One idea to approach the detection of entanglement of mixed states is to look for the closed pure state in the convex decomposition, a “quasi-pure” approximation, and apply the generalized concurrence, which is certainly a lower bound on the total density matrix50. A non-zero value detects entanglement. In detail, given a matrix \(\rho =\sum _i p_i|\psi _i\rangle \langle \psi _i|\) the concurrence

$$\begin{aligned} C(\rho )=\inf _{\{p_i,|\psi _i\rangle \}} \sum _i p_i\; \langle \psi _i \psi _i|\mathcal {A}|\psi _i\psi _i\rangle ^\frac{1}{2} \end{aligned}$$
(9)

with \(\mathcal {A}= 4 \sum _{i<j,k<l}(|ikjl\rangle -|jkil\rangle -|iljk\rangle +|jlik\rangle ).(\langle ikjl|-\langle jkil|-\langle iljk|+\langle jlik|)\) is bounded from below

$$\begin{aligned} C(\rho )\ge & {} C_{qp}(\rho )=\max \left\{ 0,2 \max {\{\mathcal {S}_i\}_{i=0}^{d^2}}-\sum _{i} \mathcal {S}_i\right\} \;, \end{aligned}$$
(10)

where \(\mathcal {S}_i\) are the singular values of \(\mathcal {T}_{ij}=\sqrt{\mu _i\mu _j}\;\langle \psi _i\psi _j|\mathcal {A}|\psi _0\psi _0\rangle\) and \(|\psi _0\rangle\) is the dominant eigenvector. For our magic simplex states, the dominant vectors are one of the Bell states, however, note that this criterion also sometimes fails, in particular if there is not a dominant eigenvector, e.g. for an equal mixture of two Bell states. The explicit non-linear witnesses for the family A are published in Ref.50.

C MUB-witnesses

Two orthonomal bases \(\mathcal {B}_k=\{|i_k\rangle \}_{i=0}^{d-1},\mathcal {B}_l=\{|i_l\rangle \}_{i=0}^{d-1}\) are called mutually unbiased iff

$$\begin{aligned} |\langle i_k|j_l\rangle |^2= & {} \delta _{k,l} \delta _{ij}+(1-\delta _{k,l})\cdot \frac{1}{d}. \end{aligned}$$
(11)

In the work51 it was shown that the observable

$$\begin{aligned} \mathcal {M}_m=\sum _{k=1}^{m}\sum _{i=0}^{d-1}|i_k i_k^*\rangle \langle i_k i_k^*| \end{aligned}$$
(12)

is an entanglement witness, more precisely, it has an upper bound \(1+\frac{m-1}{d}\) for the set of all separable states, independent of the dimension.
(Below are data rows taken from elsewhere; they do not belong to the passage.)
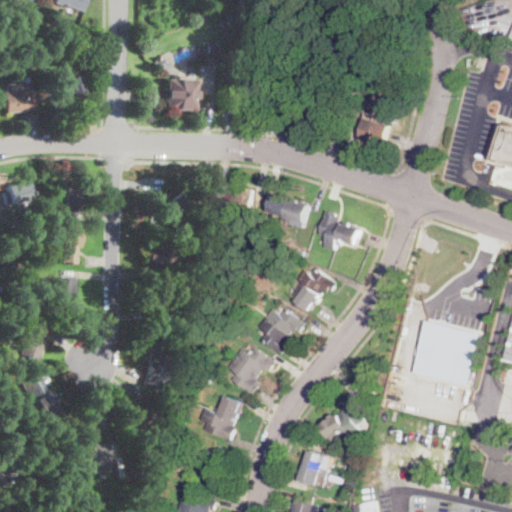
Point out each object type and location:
building: (17, 1)
building: (20, 1)
building: (71, 3)
building: (71, 5)
road: (506, 8)
parking lot: (490, 16)
building: (32, 25)
road: (469, 43)
building: (209, 48)
road: (504, 54)
building: (163, 62)
road: (104, 64)
building: (166, 72)
building: (26, 77)
building: (69, 86)
building: (245, 87)
building: (69, 88)
building: (256, 88)
building: (243, 89)
building: (179, 92)
building: (179, 94)
road: (499, 94)
road: (129, 95)
building: (18, 98)
building: (18, 100)
road: (208, 102)
building: (309, 106)
building: (327, 111)
road: (228, 117)
parking lot: (480, 120)
road: (269, 122)
road: (66, 124)
road: (286, 124)
road: (116, 127)
road: (33, 128)
building: (369, 129)
building: (382, 130)
road: (264, 131)
road: (473, 138)
road: (334, 141)
road: (100, 142)
road: (408, 142)
road: (410, 142)
road: (130, 143)
building: (507, 145)
road: (349, 147)
building: (507, 147)
road: (262, 148)
road: (49, 156)
road: (113, 159)
road: (220, 162)
road: (278, 162)
road: (261, 167)
road: (135, 182)
road: (114, 184)
road: (337, 184)
building: (273, 185)
road: (322, 187)
road: (392, 189)
building: (16, 191)
building: (17, 193)
building: (69, 200)
building: (233, 200)
building: (72, 201)
building: (226, 201)
building: (245, 201)
building: (167, 203)
building: (283, 205)
building: (172, 206)
building: (292, 208)
building: (300, 210)
road: (98, 213)
road: (406, 215)
building: (334, 229)
building: (341, 230)
building: (351, 233)
road: (488, 240)
road: (383, 242)
building: (69, 244)
building: (69, 244)
road: (380, 245)
road: (505, 246)
building: (158, 254)
building: (156, 255)
road: (100, 261)
road: (130, 267)
road: (485, 272)
road: (86, 275)
building: (322, 280)
building: (321, 281)
building: (31, 285)
road: (359, 286)
building: (61, 289)
building: (63, 290)
road: (382, 290)
building: (310, 295)
building: (311, 296)
road: (462, 302)
building: (156, 306)
road: (127, 308)
parking lot: (464, 308)
building: (8, 309)
building: (289, 320)
road: (336, 322)
building: (282, 326)
building: (10, 332)
road: (329, 332)
building: (277, 334)
road: (417, 336)
building: (31, 342)
building: (32, 343)
road: (362, 344)
road: (68, 346)
building: (450, 351)
building: (450, 351)
building: (510, 351)
building: (510, 353)
building: (258, 359)
road: (305, 363)
building: (252, 366)
road: (64, 367)
road: (293, 368)
building: (158, 369)
building: (158, 370)
road: (114, 371)
road: (489, 374)
building: (247, 375)
road: (343, 376)
building: (208, 379)
road: (113, 380)
parking lot: (508, 381)
building: (41, 390)
building: (369, 391)
building: (38, 396)
road: (95, 396)
road: (271, 403)
building: (233, 407)
building: (136, 410)
road: (267, 413)
building: (135, 416)
building: (225, 416)
building: (354, 417)
road: (498, 417)
building: (346, 421)
building: (183, 422)
building: (221, 422)
road: (303, 428)
building: (338, 428)
road: (295, 443)
road: (253, 446)
building: (89, 452)
parking lot: (414, 452)
road: (246, 455)
building: (93, 456)
parking lot: (510, 458)
building: (218, 459)
building: (318, 462)
road: (494, 465)
building: (316, 467)
building: (211, 470)
building: (214, 471)
building: (3, 473)
road: (510, 473)
building: (315, 476)
road: (286, 479)
road: (236, 490)
road: (282, 492)
road: (448, 496)
parking lot: (438, 499)
road: (235, 502)
building: (200, 504)
building: (305, 506)
building: (307, 506)
building: (367, 506)
building: (372, 506)
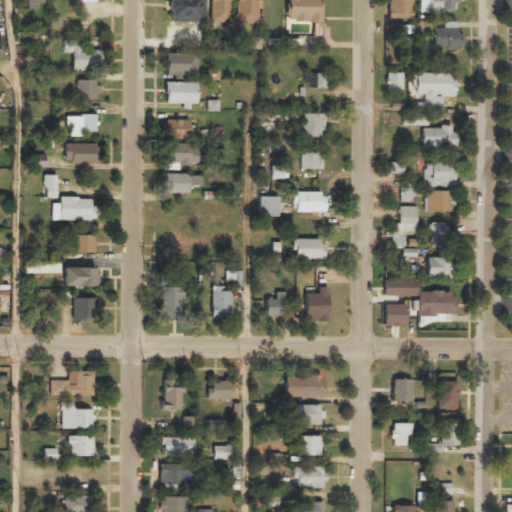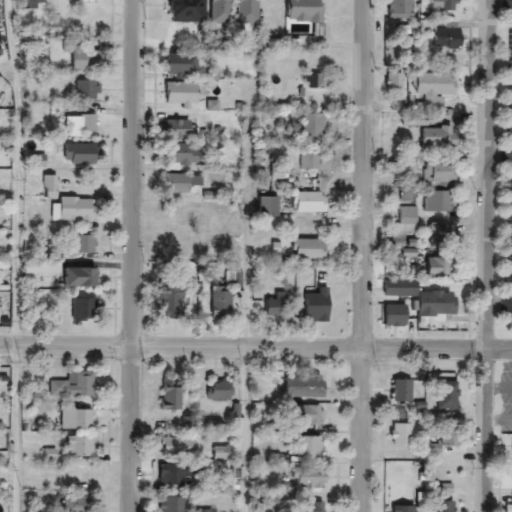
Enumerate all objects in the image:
building: (34, 1)
building: (195, 2)
building: (440, 5)
building: (437, 6)
building: (400, 8)
building: (400, 9)
building: (219, 10)
building: (219, 11)
building: (246, 11)
building: (246, 11)
building: (195, 13)
building: (306, 13)
building: (306, 13)
building: (183, 14)
building: (175, 17)
building: (447, 35)
building: (446, 37)
building: (255, 41)
building: (0, 51)
building: (82, 56)
building: (181, 63)
building: (181, 64)
building: (212, 74)
building: (316, 80)
building: (317, 80)
building: (393, 80)
building: (394, 81)
building: (432, 88)
building: (86, 89)
building: (432, 89)
building: (180, 92)
building: (181, 93)
building: (212, 105)
building: (414, 120)
building: (80, 123)
building: (312, 125)
building: (313, 125)
building: (176, 128)
building: (175, 129)
building: (436, 136)
building: (437, 136)
building: (79, 153)
building: (180, 153)
building: (178, 155)
building: (311, 158)
building: (310, 159)
building: (38, 160)
building: (394, 167)
building: (395, 167)
road: (18, 172)
building: (277, 172)
building: (438, 174)
building: (438, 174)
building: (179, 182)
building: (180, 182)
building: (49, 186)
building: (407, 194)
building: (305, 200)
building: (438, 200)
building: (438, 200)
building: (308, 201)
building: (268, 206)
building: (74, 208)
building: (407, 211)
building: (404, 224)
building: (402, 231)
building: (438, 234)
building: (438, 235)
building: (84, 243)
building: (306, 247)
building: (308, 248)
building: (408, 252)
building: (0, 253)
road: (133, 256)
road: (363, 256)
road: (490, 256)
road: (247, 257)
building: (440, 266)
building: (42, 267)
building: (439, 267)
building: (79, 276)
building: (233, 278)
building: (399, 287)
building: (168, 298)
building: (170, 301)
building: (219, 301)
building: (220, 302)
building: (435, 303)
building: (275, 304)
building: (275, 304)
building: (320, 304)
building: (316, 305)
building: (434, 305)
building: (309, 307)
building: (83, 308)
building: (393, 314)
building: (394, 314)
road: (255, 346)
building: (73, 384)
building: (303, 385)
road: (500, 387)
building: (401, 389)
building: (219, 390)
building: (401, 390)
building: (446, 390)
building: (449, 393)
building: (170, 395)
parking lot: (505, 397)
building: (236, 409)
building: (306, 414)
building: (74, 416)
road: (500, 419)
building: (212, 424)
road: (15, 429)
building: (401, 433)
building: (448, 433)
building: (401, 434)
building: (449, 434)
building: (79, 445)
building: (176, 445)
building: (306, 445)
building: (432, 447)
building: (221, 452)
building: (49, 453)
building: (175, 473)
building: (308, 476)
building: (271, 499)
building: (77, 503)
building: (172, 504)
building: (442, 505)
building: (308, 506)
building: (443, 506)
building: (402, 507)
building: (402, 508)
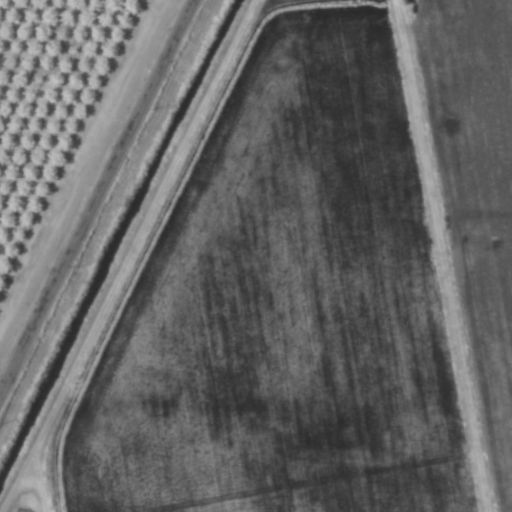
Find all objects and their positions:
road: (97, 204)
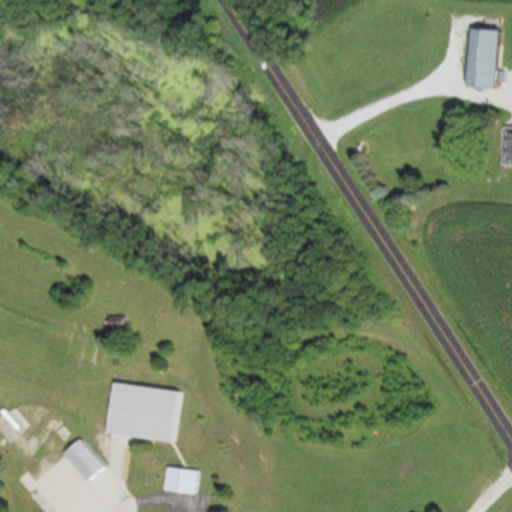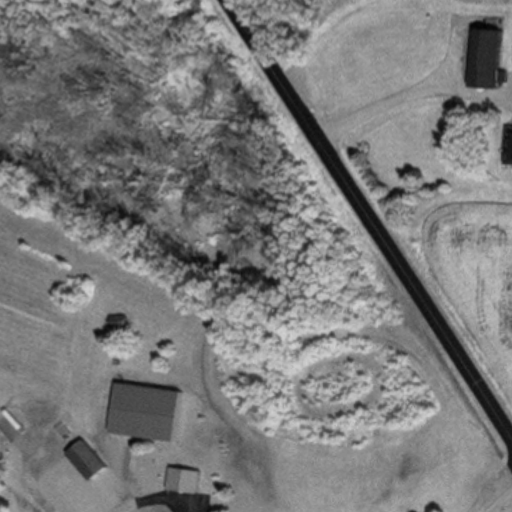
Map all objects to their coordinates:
building: (479, 60)
road: (409, 94)
building: (506, 148)
road: (369, 220)
building: (142, 412)
building: (81, 460)
building: (179, 481)
building: (60, 484)
road: (323, 511)
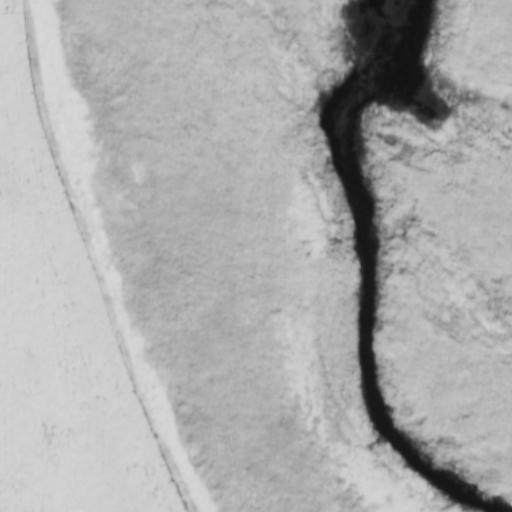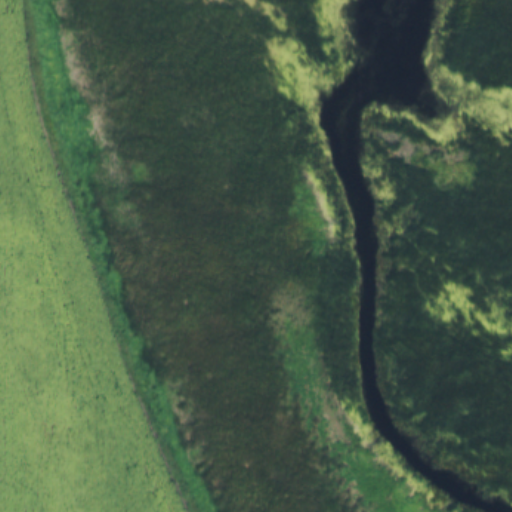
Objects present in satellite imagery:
river: (360, 282)
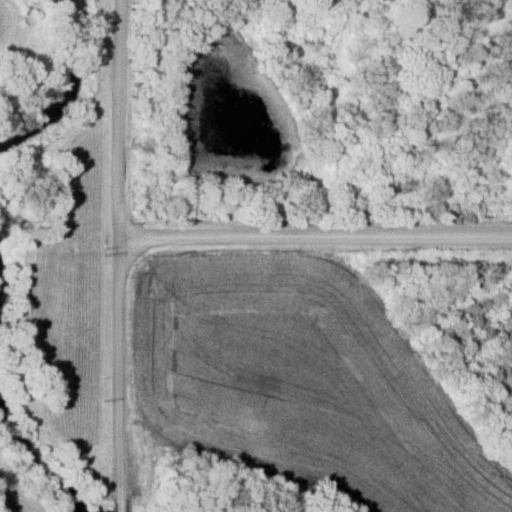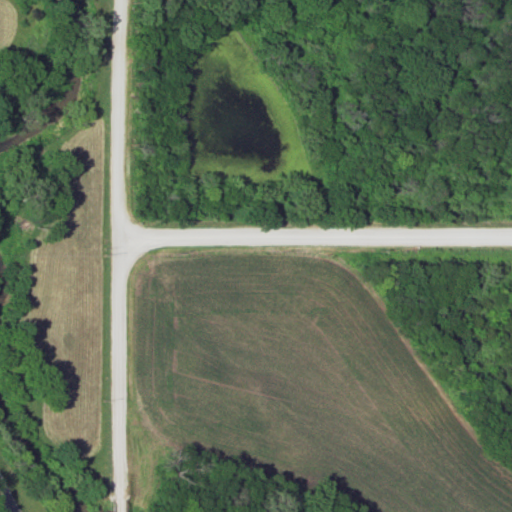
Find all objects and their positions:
road: (112, 118)
river: (9, 233)
road: (311, 236)
road: (109, 367)
road: (9, 499)
road: (107, 505)
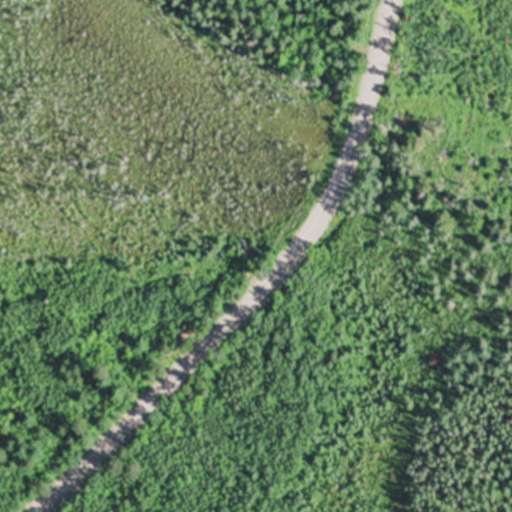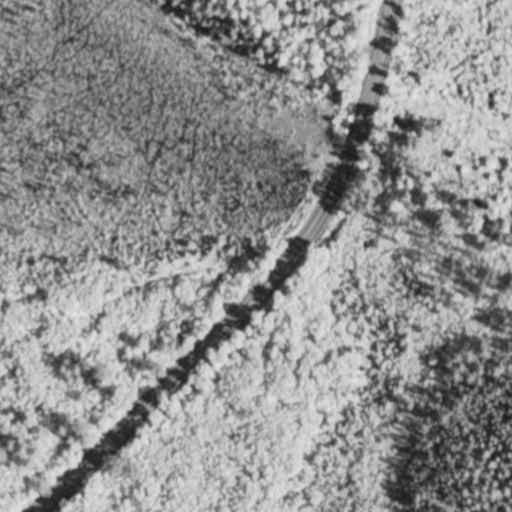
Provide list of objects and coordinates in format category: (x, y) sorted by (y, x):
road: (267, 286)
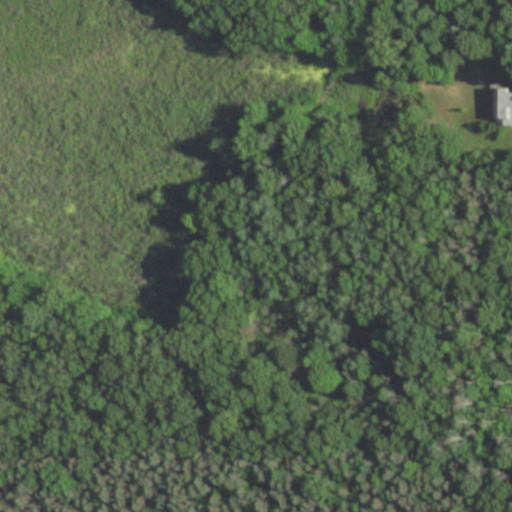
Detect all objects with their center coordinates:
building: (505, 107)
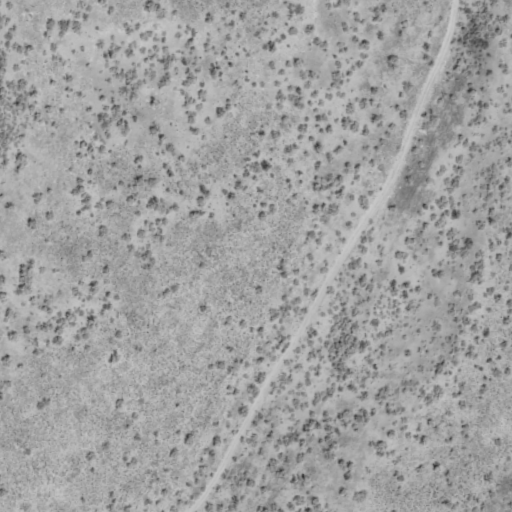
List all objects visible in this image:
road: (329, 220)
road: (216, 477)
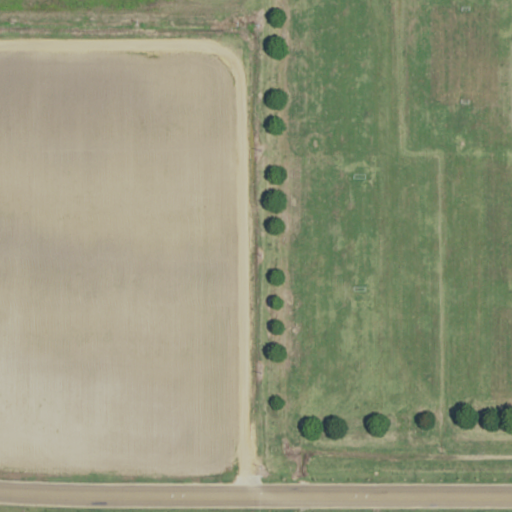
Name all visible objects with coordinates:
crop: (128, 8)
park: (338, 57)
park: (457, 57)
road: (243, 155)
park: (504, 210)
park: (393, 239)
road: (266, 246)
park: (337, 264)
park: (504, 348)
road: (255, 494)
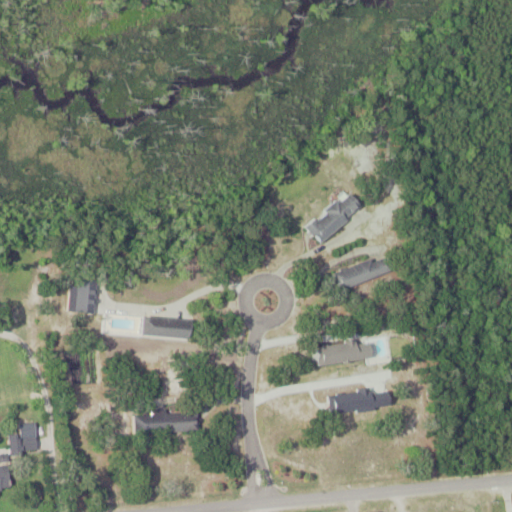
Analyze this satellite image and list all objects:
building: (338, 213)
road: (316, 248)
road: (322, 268)
building: (369, 268)
road: (271, 278)
road: (197, 292)
building: (173, 326)
road: (311, 383)
road: (247, 390)
road: (57, 409)
building: (183, 420)
road: (255, 461)
building: (7, 476)
road: (340, 495)
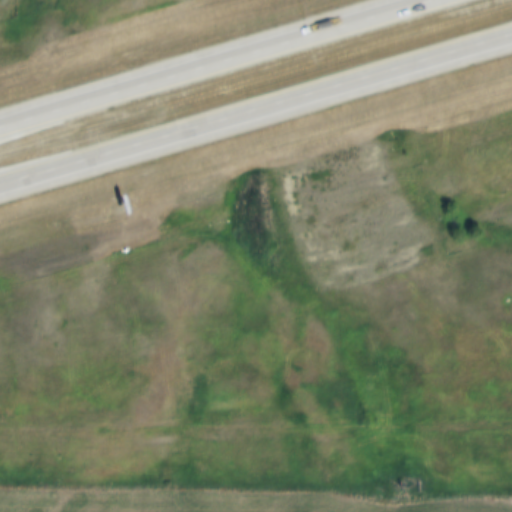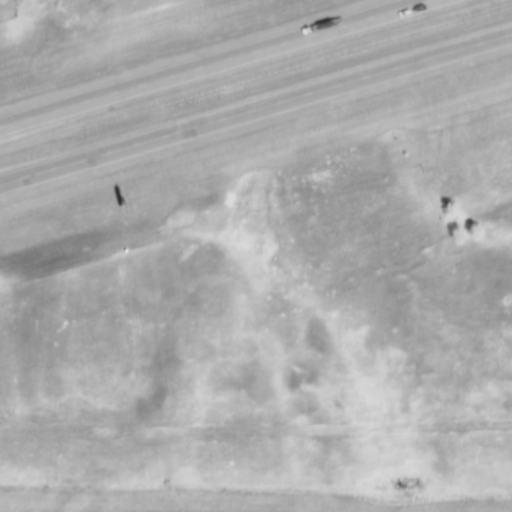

There is also a lower bound on this quantity by the set of separable states, however, it is generally depending on the dimension and on the choice of the set MUBs52. Note, that in particular to detect bound entangled states a reordering of the basis of one subsystem is needed else the witness \(\mathcal {M}_m\) is decomposible. In this case the lower and upper bounds can change in general. There exists also unextendible MUBs53 which have been shown to more effective to detect entanglement but so far not bound entanglement. The strongest witness for \(d=3\) is given for \(m=d+1\), i.e. exploiting the complete set of MUBs which is not known to exist in any dimension. The slice \(B_3\) is one where also \(\mathcal {M}_d\) is successfully detecting bound entangled states54. Generally, the construction of entanglement witnesses from MUBs cover several well-known entanglement witnesses55 such as the Choi map.